3. How is your German? I would recommend contacting IHK FOSA ASAP in order to have your qualifications evaluated. 

4. EU citizens don't need a visa. When you arrive you need to register (anmelden). You're also required to register for health insurance. Since your wife will be the only one working, it is better if she opts for public health insurance through her work (if possible). German public health insurance would cover the entire family. 

What type of contract does your wife have? Will she be a regular employee or seconded to the ECB? There are different rules for secondment.


----------



## Tellus (Nov 24, 2013)

*Moving*

...


Stescott1 said:


> Hi everyone.
> I really hope you can help. My wife has recently taken a job offer at the EBC. We are planning on moving around the 1 September.
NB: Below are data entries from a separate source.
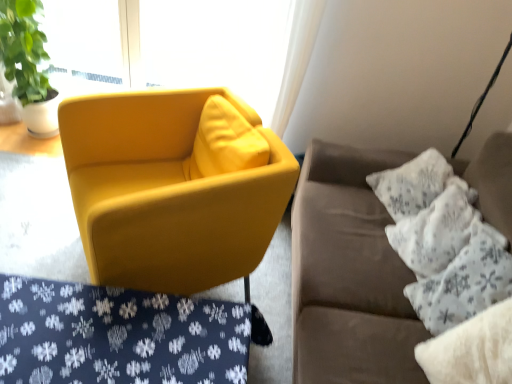
Locate an element on the screen. free space above velvet yellow armchair at center (from a real-world perspective) is located at coordinates (119, 327).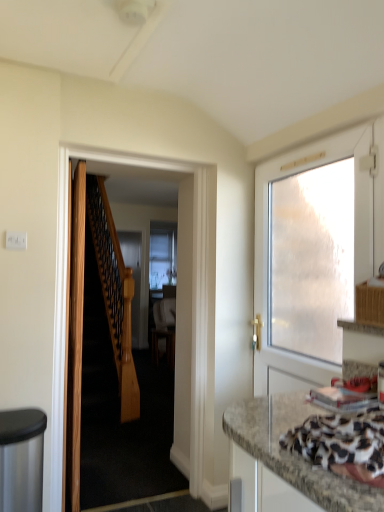
Question: Is white frosted glass door at right, which ranks as the 1th door in right-to-left order, not close to granite-patterned countertop at lower right?

Choices:
 (A) yes
 (B) no

Answer: (B)

Question: Is white frosted glass door at right, which is counted as the 3th door, starting from the left, outside of granite-patterned countertop at lower right?

Choices:
 (A) yes
 (B) no

Answer: (A)

Question: Does white frosted glass door at right, which is counted as the 3th door, starting from the left, turn towards granite-patterned countertop at lower right?

Choices:
 (A) yes
 (B) no

Answer: (B)

Question: Is white frosted glass door at right, which is counted as the 3th door, starting from the left, facing away from granite-patterned countertop at lower right?

Choices:
 (A) no
 (B) yes

Answer: (A)

Question: Does white frosted glass door at right, which ranks as the 1th door in right-to-left order, have a larger size compared to granite-patterned countertop at lower right?

Choices:
 (A) no
 (B) yes

Answer: (B)

Question: Considering the positions of wooden door at center, the second door when ordered from left to right, and wooden door at left, positioned as the 3th door in right-to-left order, in the image, is wooden door at center, the second door when ordered from left to right, bigger or smaller than wooden door at left, positioned as the 3th door in right-to-left order,?

Choices:
 (A) small
 (B) big

Answer: (B)

Question: From a real-world perspective, is wooden door at center, which ranks as the second door in right-to-left order, physically located above or below wooden door at left, positioned as the 3th door in right-to-left order?

Choices:
 (A) below
 (B) above

Answer: (B)

Question: Is wooden door at center, the second door when ordered from left to right, wider or thinner than wooden door at left, positioned as the 3th door in right-to-left order?

Choices:
 (A) thin
 (B) wide

Answer: (A)

Question: Is wooden door at center, the second door when ordered from left to right, inside or outside of wooden door at left, positioned as the 3th door in right-to-left order?

Choices:
 (A) outside
 (B) inside

Answer: (A)

Question: In terms of width, does wooden door at left, which ranks as the first door in left-to-right order, look wider or thinner when compared to white frosted glass door at right, which is counted as the 3th door, starting from the left?

Choices:
 (A) wide
 (B) thin

Answer: (B)

Question: Is wooden door at left, positioned as the 3th door in right-to-left order, spatially inside white frosted glass door at right, which ranks as the 1th door in right-to-left order, or outside of it?

Choices:
 (A) outside
 (B) inside

Answer: (A)

Question: Would you say wooden door at left, which ranks as the first door in left-to-right order, is to the left or to the right of white frosted glass door at right, which is counted as the 3th door, starting from the left, in the picture?

Choices:
 (A) left
 (B) right

Answer: (A)

Question: Considering their positions, is wooden door at left, which ranks as the first door in left-to-right order, located in front of or behind white frosted glass door at right, which ranks as the 1th door in right-to-left order?

Choices:
 (A) behind
 (B) front

Answer: (A)

Question: Based on their sizes in the image, would you say wooden door at left, positioned as the 3th door in right-to-left order, is bigger or smaller than wooden door at center, the second door when ordered from left to right?

Choices:
 (A) small
 (B) big

Answer: (A)

Question: In the image, is wooden door at left, positioned as the 3th door in right-to-left order, positioned in front of or behind wooden door at center, which ranks as the second door in right-to-left order?

Choices:
 (A) behind
 (B) front

Answer: (A)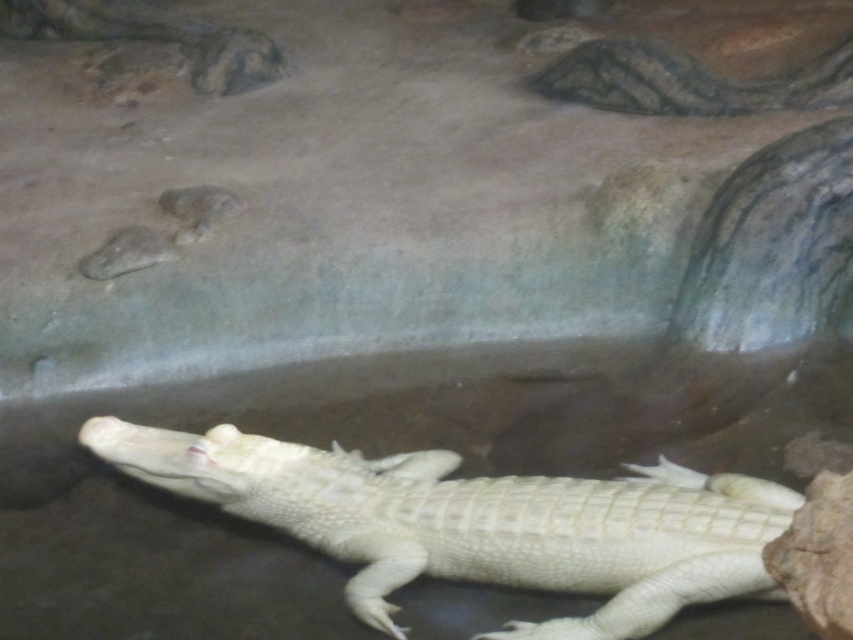
Is point (135, 461) more distant than point (614, 45)?

No, (135, 461) is in front of (614, 45).

This screenshot has width=853, height=640. What do you see at coordinates (480, 522) in the screenshot?
I see `smooth white crocodile at center` at bounding box center [480, 522].

This screenshot has height=640, width=853. I want to click on smooth white crocodile at center, so click(480, 522).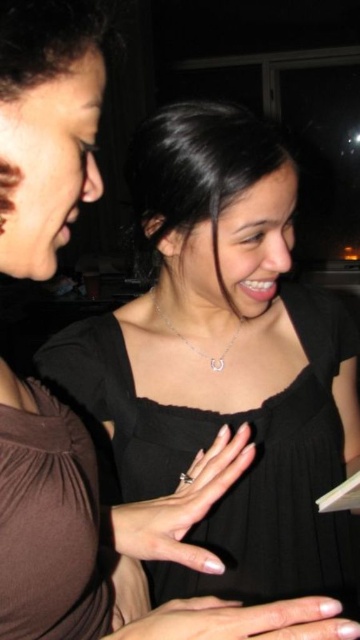
You are taking a photo of two points in the image. One is at point (312,440) and the other is at point (6,432). Which point is closer to the camera?

Point (312,440) is further to the camera than point (6,432), so the closer point to the camera is point (6,432).

You are standing in the room and want to move from the point at the top right corner to the point near the bottom left corner. Which direction should you move relative to the two points labeled as point (12, 528) and point (326, 605)?

To move from the point at the top right corner to the point near the bottom left corner, you should move towards the direction of point (12, 528) since it is in front of point (326, 605).

You are at a party and want to take a photo of the brown matte dress at lower left and the nail polish at center. Where should you position yourself to capture both items in the frame?

Position yourself to the right of the nail polish at center so that the brown matte dress at lower left, which is to the left of the nail polish at center, comes into view.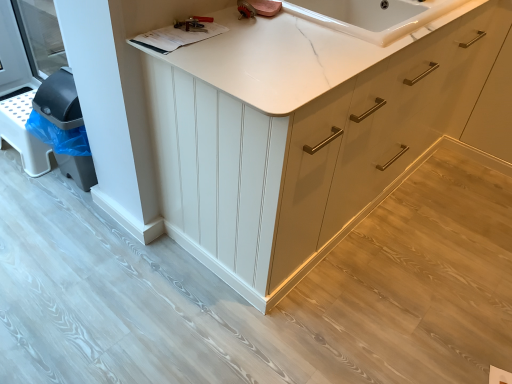
Question: From the image's perspective, relative to metallic silver wrench at upper center, is matte white cabinet at center above or below?

Choices:
 (A) above
 (B) below

Answer: (B)

Question: In terms of size, does matte white cabinet at center appear bigger or smaller than metallic silver wrench at upper center?

Choices:
 (A) small
 (B) big

Answer: (B)

Question: Which object is positioned farthest from the metallic silver wrench at upper center?

Choices:
 (A) matte white cabinet at center
 (B) white marble countertop at upper center

Answer: (A)

Question: Estimate the real-world distances between objects in this image. Which object is closer to the white marble countertop at upper center?

Choices:
 (A) matte white cabinet at center
 (B) metallic silver wrench at upper center

Answer: (A)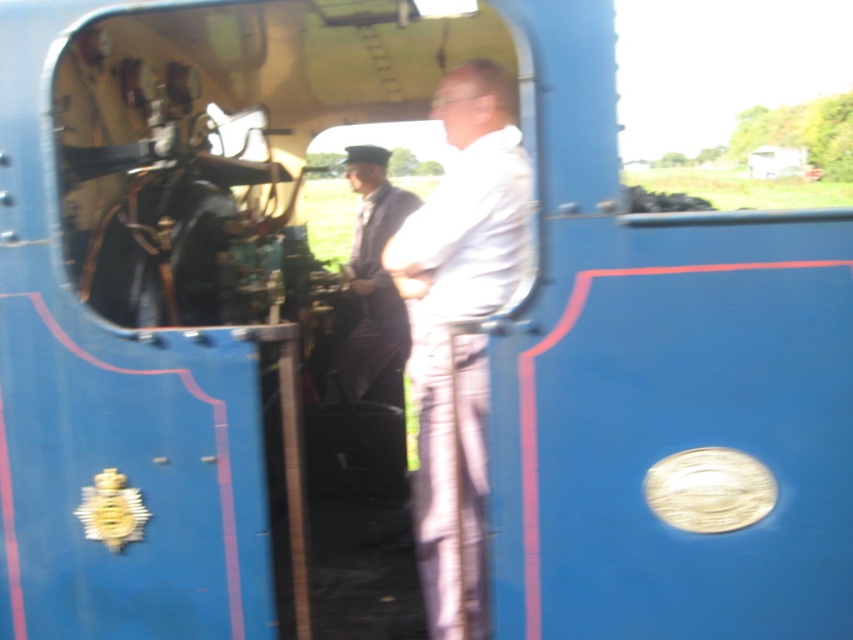
Question: Which point is farther to the camera?

Choices:
 (A) dark blue uniform at center
 (B) white matte shirt at center

Answer: (A)

Question: Does white matte shirt at center appear over dark blue uniform at center?

Choices:
 (A) no
 (B) yes

Answer: (A)

Question: Where is white matte shirt at center located in relation to dark blue uniform at center in the image?

Choices:
 (A) left
 (B) right

Answer: (B)

Question: Among these objects, which one is nearest to the camera?

Choices:
 (A) white matte shirt at center
 (B) dark blue uniform at center

Answer: (A)

Question: Which point is farther to the camera?

Choices:
 (A) click(x=373, y=310)
 (B) click(x=486, y=208)

Answer: (A)

Question: Can you confirm if white matte shirt at center is thinner than dark blue uniform at center?

Choices:
 (A) no
 (B) yes

Answer: (B)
I have some questions I hope you can answer which will help with our move.
> 
> 1. do you know which area is good to live which may be approx 20 minutes train journey into Frankfurt, furnished and reasonably priced? Also somewhere with good German primary school for our two daughters? A lot to ask I know!
> ...


----------



## Dv90 (Nov 17, 2017)

Just to add some advice on where to look for an apartment:

Basically, the whole of FFM is quite nice. However, Bahnhofsviertel and Gutleutviertel are not the best areas. Drug addicts with syringes right in the middle of the street. You probably don't want to live there. Additionally, some suburbs in the north are also not nice at all, e.g. Kalbach, Niedereschbach and Bonames. Maybe no drug addicts on the streets, but socially very weak areas with some higher criminality levels.
I personally would also avoid Gallus. But the area has significantly improved in recent years. It probably depends on where exactly you stay. There are better and worse neighborhoods.


----------